### Task:
Update the part of the material that opens with the line containing "pose: elev=26.7 azim=129.2" and closes with the line containing "Dot at: (292, 207)", replacing "dist" with "distance" and keeping everything else unchanged. Leave the pictures out of your answer.

### Exercise input:
>> BEGIN

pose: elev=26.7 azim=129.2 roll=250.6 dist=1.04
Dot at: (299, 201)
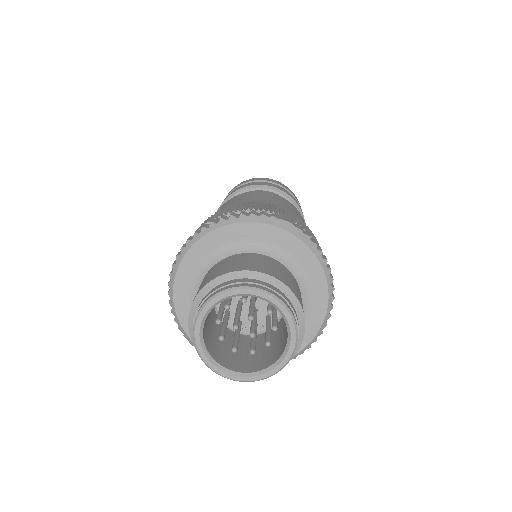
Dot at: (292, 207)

>> END
>> BEGIN

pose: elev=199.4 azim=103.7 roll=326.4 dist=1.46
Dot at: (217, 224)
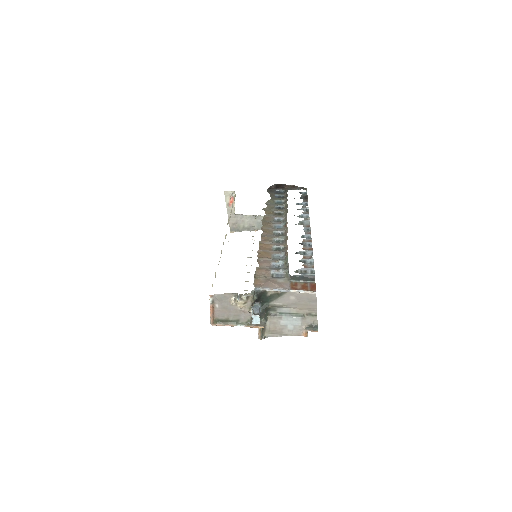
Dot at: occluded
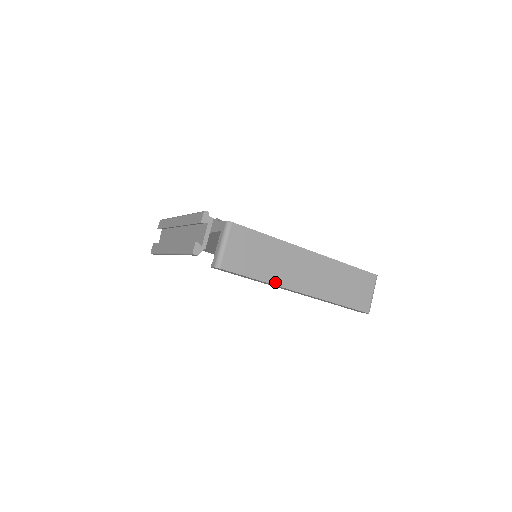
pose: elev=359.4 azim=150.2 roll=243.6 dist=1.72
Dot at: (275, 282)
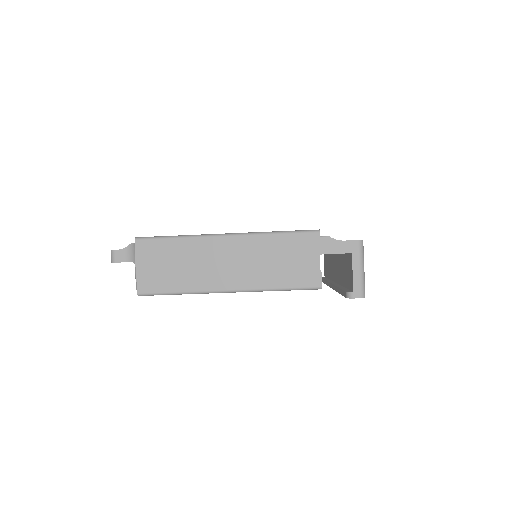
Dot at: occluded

>> END

### Response to the exercise:
pose: elev=26.7 azim=129.2 roll=250.6 distance=1.04
Dot at: (299, 201)
Dot at: (292, 207)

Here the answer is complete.